Women and Water
Lack of clean water disproportionately affects women and children. Valuable hours of the day are consumed by the collecting water and this can often mean that children miss out on education. We want to highlight this as a women’s issue but also as a children’s rights and educational issue too.
What’s the Issue?
- 40 billion working hours are lost each year to collecting water.
- The burden of having no access to water falls most heavily on women.
- Hours spent collecting water is hours not doing essential domestic chores or generating income.
- Terrifyingly, walking long distances, sometimes alone, means that women and girls are vulnerable to attack.
- Children miss out on education as either they spend their time collecting water rather than being in school, or they are forced to stay at home and care for younger siblings or take care of chores whilst their mothers undertake the task of collecting water.
How Will We Achieve This?
By using this calculator people can work out how much of their annual salary would be lost if they, like many women and girls in Africa, had to spend five hours a day collecting water.
We want to know how people’s lifestyles would change so we can try and measure the real cost of water.
So far 431 people have taken part in the calculator which was installed in March 09, and there has been a cumulative loss of over £700 million. We are not interested in what people’s salaries are in the first place but how much is lost; highlighting the impact this issue would have on people’s lives here, as it does to those affected in Africa. According to UN estimates there are over 922 million people living in Africa, we want to get the calculator to reach over £922 million pounds and use this as a campaign and media tool/pitch.
Quotes
Think of how you spend five hours of your day - watching television, meeting friends, eating out, going to the gym or in your workplace. Then imagine instead that those five hours were spent trekking through parched land to find and carry water to survive. Each and every day. That is the reality for many women.
A Pump Aid Elephant pump delivers so much more than clean water and better health. It gives women the luxury of time for themselves, time to become educated, time to learn new skills that can provide them with an income and get them off the relentless cycle of poverty.
Corinne Bailey Rae, Pump Aid Ambassador
It’s really made me think how much I take water for granted. I have a bottle of water on my desk because I can’t be bothered to go to the kitchen to get a drink, never mind trekking 5 hours to provide water for my whole family. If I had to spend that much time collecting water it would be goodbye to pretty shoes and nights out – I’d seriously struggle to make ends meet.
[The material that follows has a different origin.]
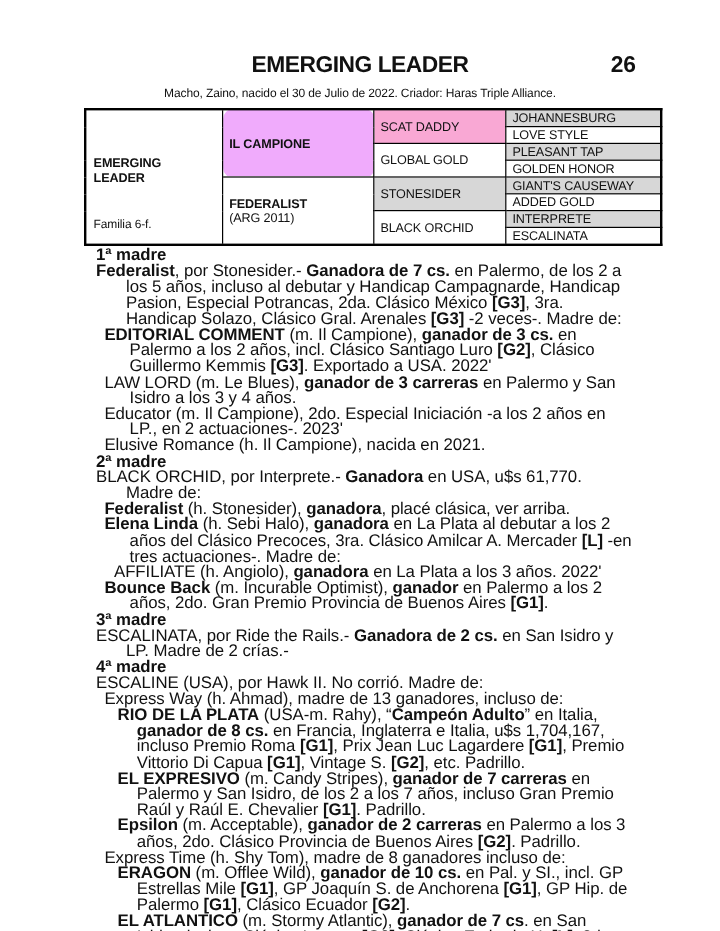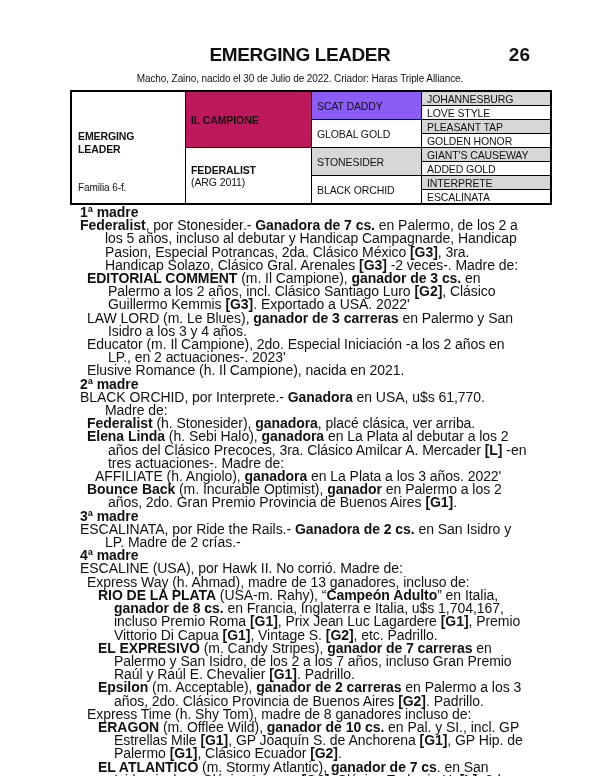"SCAT DADDY" td.c3 { background: #8b5cf6 -> #f9a8d4 }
Liz Dobson, Pump Aid Supporter
So I did this, and my new salary is actually less than my yearly rent, so I could have a home, but not eat or travel to work. In order to live on this salary, I would have to move into a house which was around £100 a month, and spend £30 a month on food. I could never take the tube, nor get my hair cut. It would also take me six months to save for a ticket to Scotland for Christmas. Oh, and goodbye wine!
Juliet Stevenson, Television and Film Actress
Action
- According to UN estimates there are over 922 million people living in Africa, we want to get the calculator to reach over £922 million pounds lost and use this as a campaign and media tool/pitch.